The assassination was caught on video, according to media reports, as Momika was on a TikTok livestream shortly before the shooting.

Swedish prosecutor Rasmus Ohman said that five people have been arrested in relation to Momika’s death.

Salwan Najem said, “I am next,” on X after the news of his companion’s death broke, implying that he would be a target for assassination as well.

“Has the murder of Salwan Momika killed freedom of expression and human rights in Sweden and Europe?” Najem wrote in another post.

Momika, a refugee from Iraq, garnered global attention when he publicly set a Koran ablaze and stomped on the book outside a prominent mosque in Stockholm in June 2023. Several Muslim countries condemned the act and Sweden for allowing the man to perform it. A spokesperson for the U.S. State Department called the action “disrespectful and hurtful” and said that “what might be legal is certainly not necessarily appropriate.”
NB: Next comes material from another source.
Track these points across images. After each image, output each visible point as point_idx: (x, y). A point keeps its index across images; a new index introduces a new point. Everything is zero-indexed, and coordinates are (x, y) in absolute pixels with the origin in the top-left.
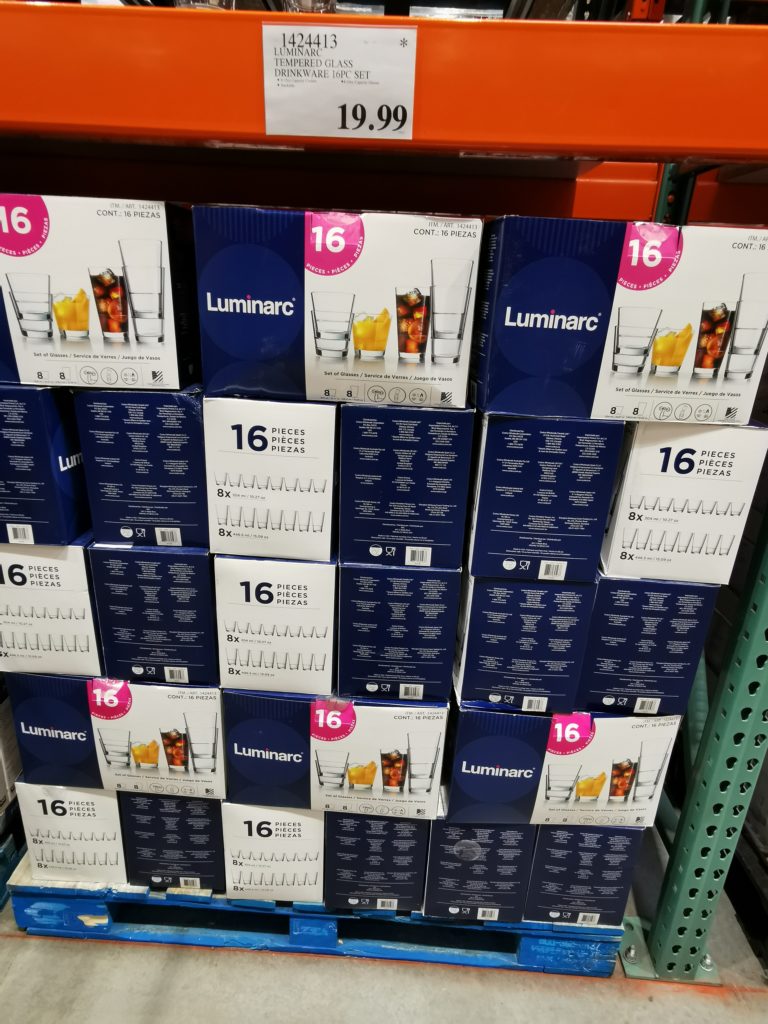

Large protests were sparked by the Koran burning all over the Islamic world. A group of Iraqi protestors stormed the Swedish embassy in Baghdad in July 2023 and set the building on fire. The Iraqi prime minister then expelled the Swedish ambassador from the country and suspended the working permit for the Swedish telecom company Ericsson in Iraq.

Momika was born into a Catholic Assyrian family in Iraq’s northern Nineveh province. However, after moving to Germany in 2017, he announced his apostasy and said that he was an atheist. In 2018, he applied for asylum in Sweden and received refugee status. He was given a temporary resident allowance in 2021 but was rejected for permanent residency due to inconsistencies in his application relating to his activity in a paramilitary group that was fighting the Islamic State between 2014 and 2017.

He sought asylum in Norway in 2024 but was deported shortly after to Sweden, where he was then granted a temporary one-year permit because he risked being tortured and killed in his home country of Iraq.